• _Available data_:
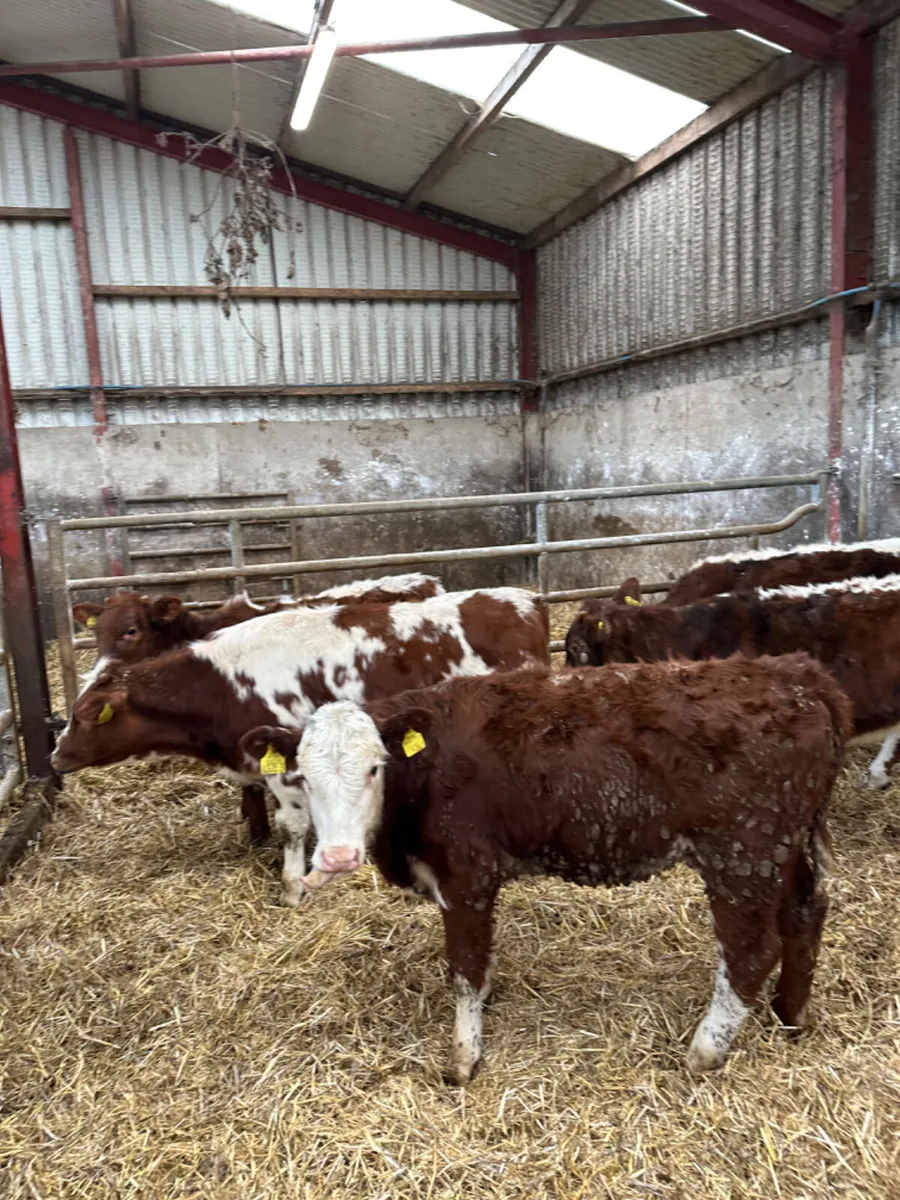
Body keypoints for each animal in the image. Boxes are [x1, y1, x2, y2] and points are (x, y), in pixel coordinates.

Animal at [51, 588, 550, 902]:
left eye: (87, 715)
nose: (56, 755)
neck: (222, 682)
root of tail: (523, 599)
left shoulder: (290, 766)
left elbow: (291, 826)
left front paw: (293, 886)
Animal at [245, 656, 849, 1084]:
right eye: (302, 777)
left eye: (376, 767)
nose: (337, 857)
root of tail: (797, 674)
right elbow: (481, 963)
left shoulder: (467, 876)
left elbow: (464, 968)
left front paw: (463, 1059)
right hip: (787, 848)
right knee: (805, 915)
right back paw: (789, 1015)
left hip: (742, 855)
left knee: (751, 951)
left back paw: (704, 1051)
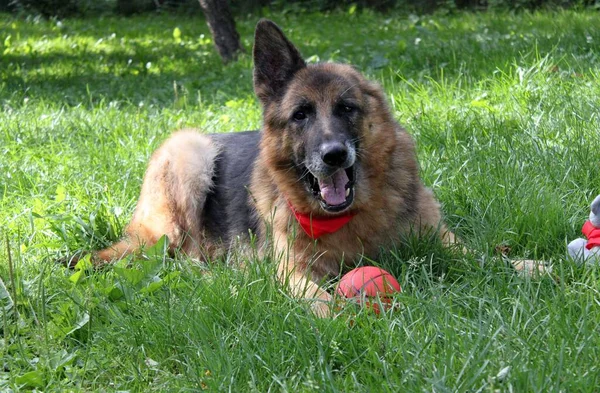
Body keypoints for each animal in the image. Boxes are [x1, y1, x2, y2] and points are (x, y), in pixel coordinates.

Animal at [86, 19, 458, 316]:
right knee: (184, 261)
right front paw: (347, 321)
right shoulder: (293, 271)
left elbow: (471, 254)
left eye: (347, 108)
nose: (334, 155)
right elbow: (321, 301)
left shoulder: (442, 237)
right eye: (300, 115)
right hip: (188, 154)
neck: (350, 219)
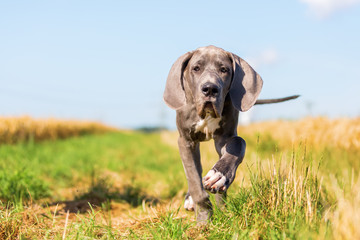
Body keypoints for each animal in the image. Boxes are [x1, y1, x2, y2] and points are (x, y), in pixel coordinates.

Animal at [164, 45, 298, 223]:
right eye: (196, 68)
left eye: (224, 70)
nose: (210, 89)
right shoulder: (186, 141)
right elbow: (193, 177)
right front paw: (203, 219)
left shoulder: (224, 138)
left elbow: (238, 143)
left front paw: (219, 178)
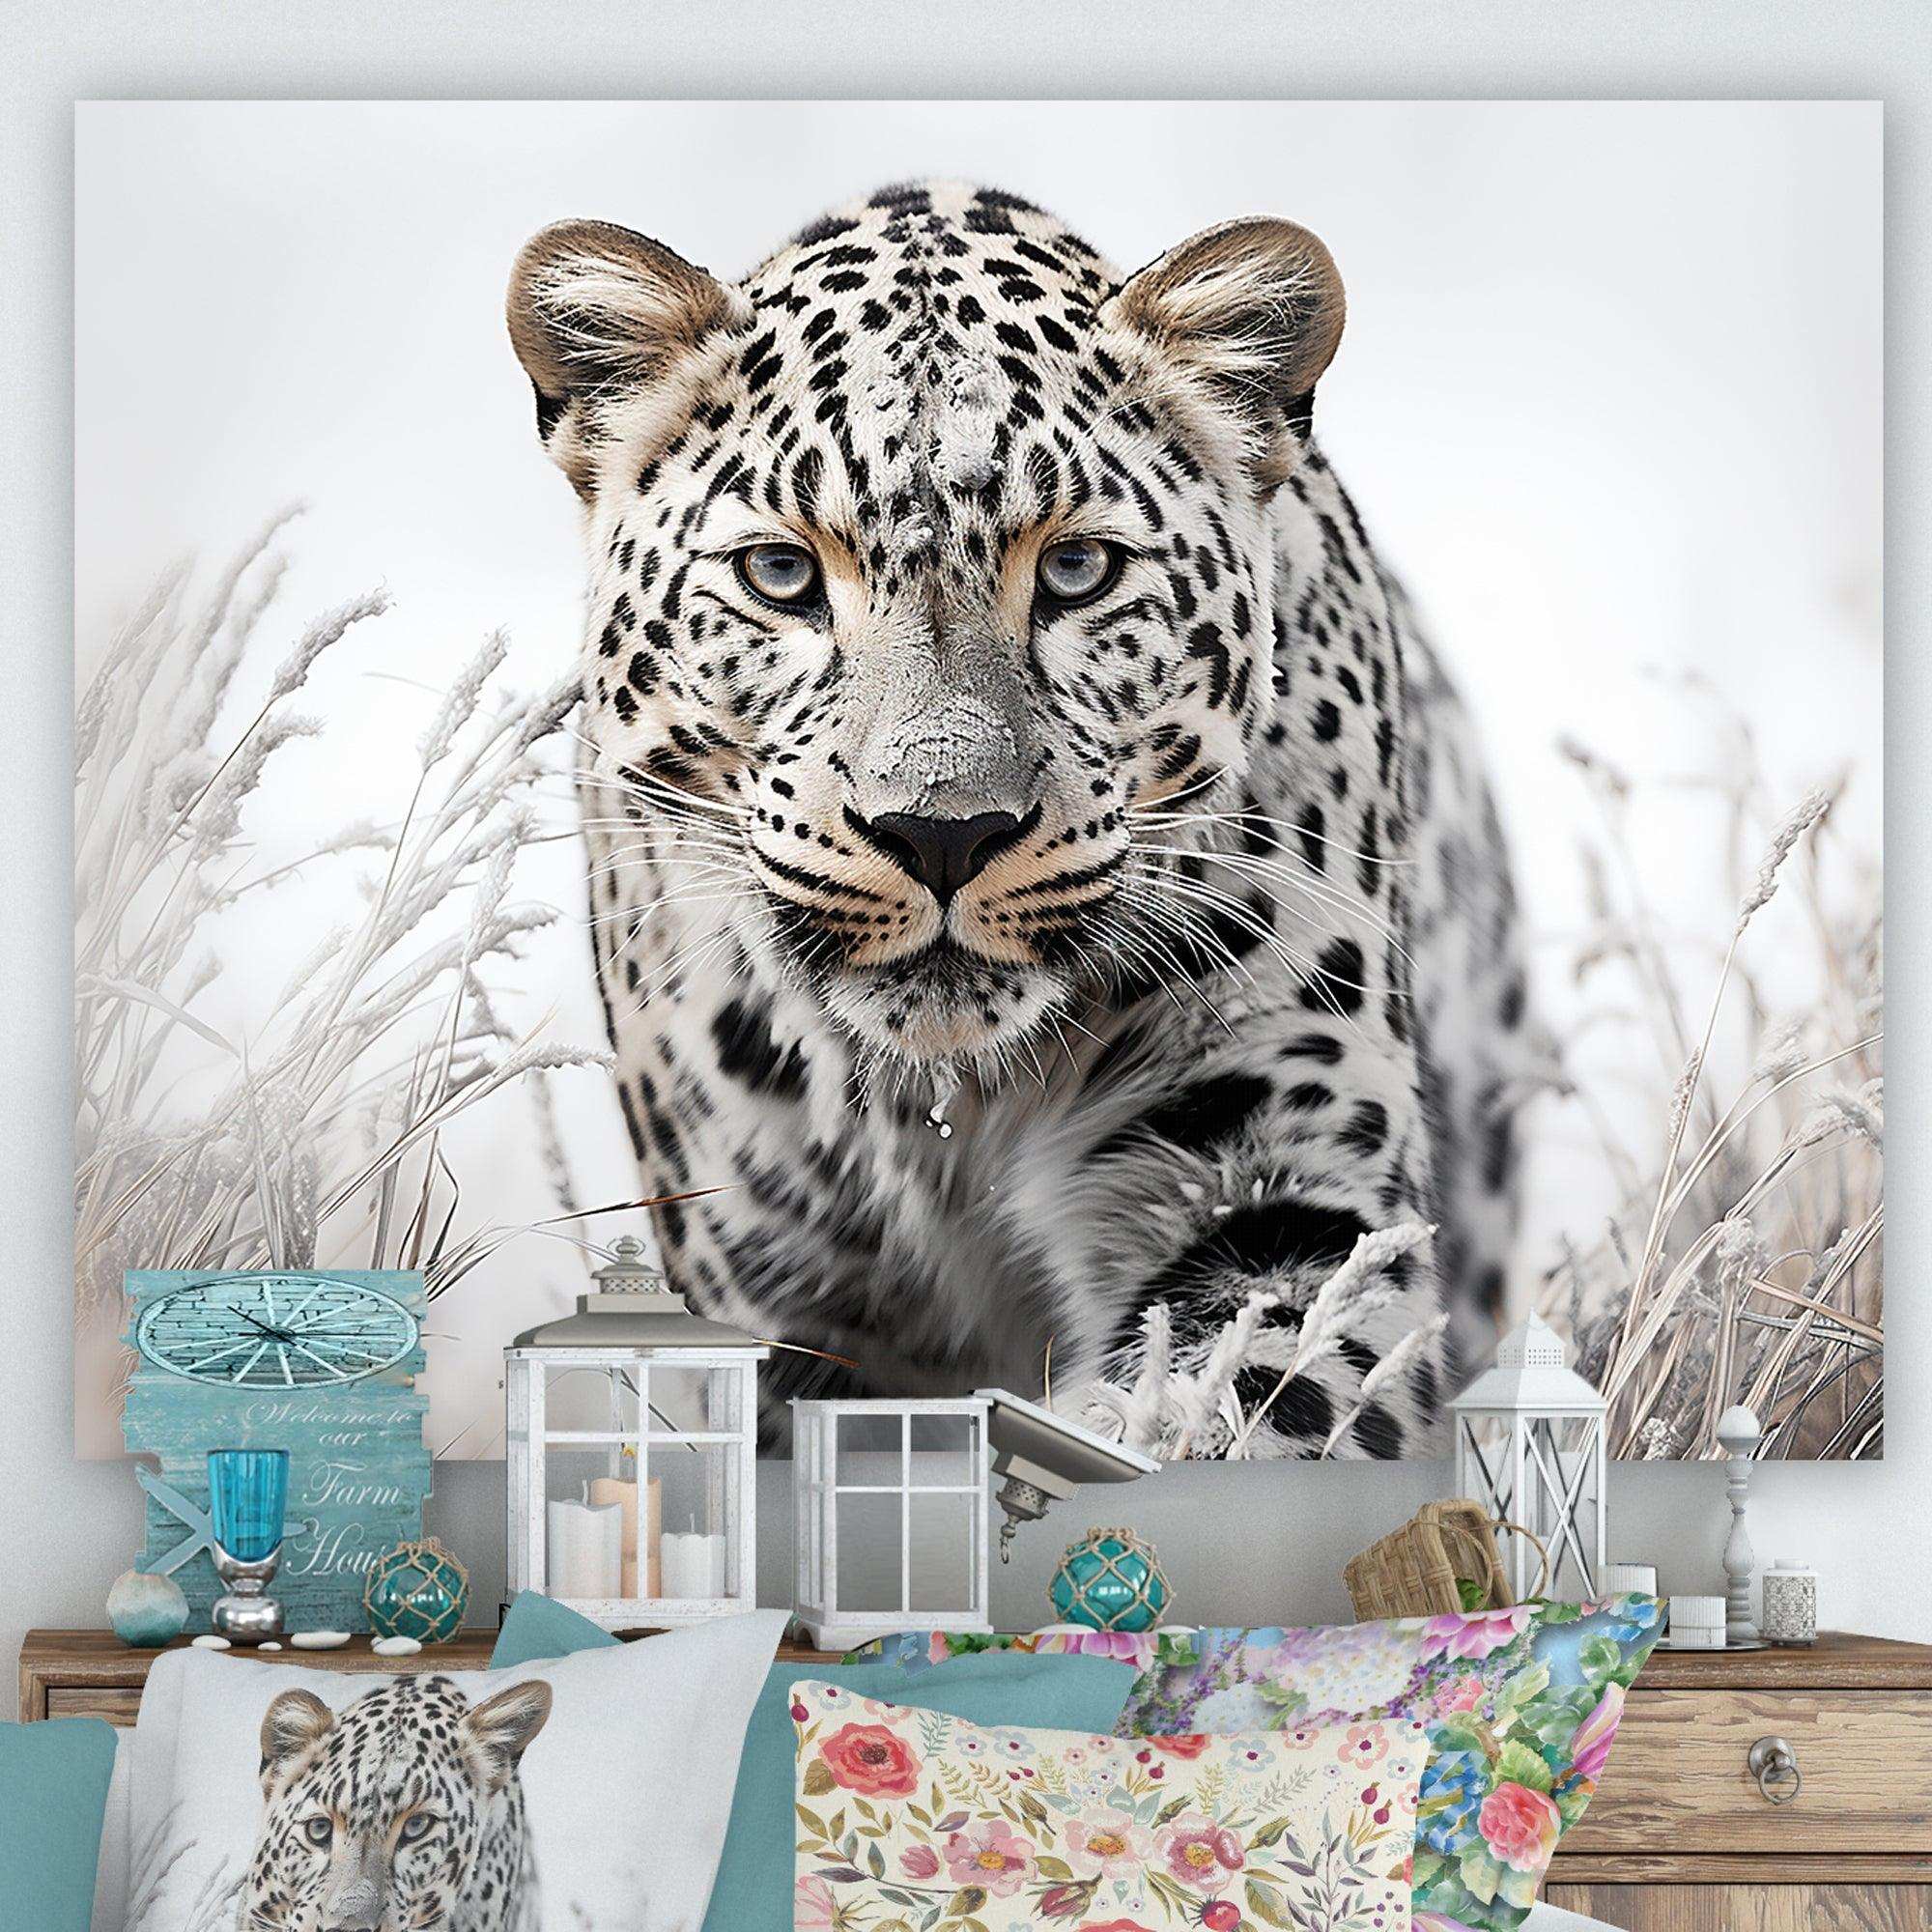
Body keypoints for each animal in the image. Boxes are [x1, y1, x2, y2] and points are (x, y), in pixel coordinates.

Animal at [506, 179, 1529, 1457]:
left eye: (1079, 570)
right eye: (779, 577)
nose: (940, 832)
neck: (943, 1112)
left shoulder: (1287, 1164)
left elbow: (1247, 1390)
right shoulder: (771, 1281)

• _To do_:
From the line containing "right front paw: (347, 321)" to the last line of the listing above, transcribe each line exactly, skipping the pictures.

• _Task solution_:
right front paw: (347, 321)
right shoulder: (293, 271)
left elbow: (471, 254)
left eye: (347, 108)
nose: (334, 155)
right elbow: (321, 301)
left shoulder: (442, 237)
right eye: (300, 115)
right hip: (188, 154)
neck: (350, 219)
Body keypoints for each animal in the image. Boxes are [x1, y1, x2, y2] and points are (x, y), in pixel coordinates.

Animal at [164, 45, 298, 223]:
right eye: (196, 68)
left eye: (224, 70)
nose: (210, 89)
right shoulder: (186, 141)
right elbow: (193, 177)
right front paw: (203, 219)
left shoulder: (224, 138)
left elbow: (238, 143)
left front paw: (219, 178)
Body keypoints for each animal in the image. Boxes are [x1, y1, x2, y2] and points are (x, y), in pixel coordinates.

Animal at [506, 179, 1529, 1457]:
left eye: (1079, 570)
right eye: (779, 577)
nose: (940, 832)
neck: (943, 1112)
left shoulder: (1287, 1164)
left elbow: (1247, 1390)
right shoulder: (771, 1281)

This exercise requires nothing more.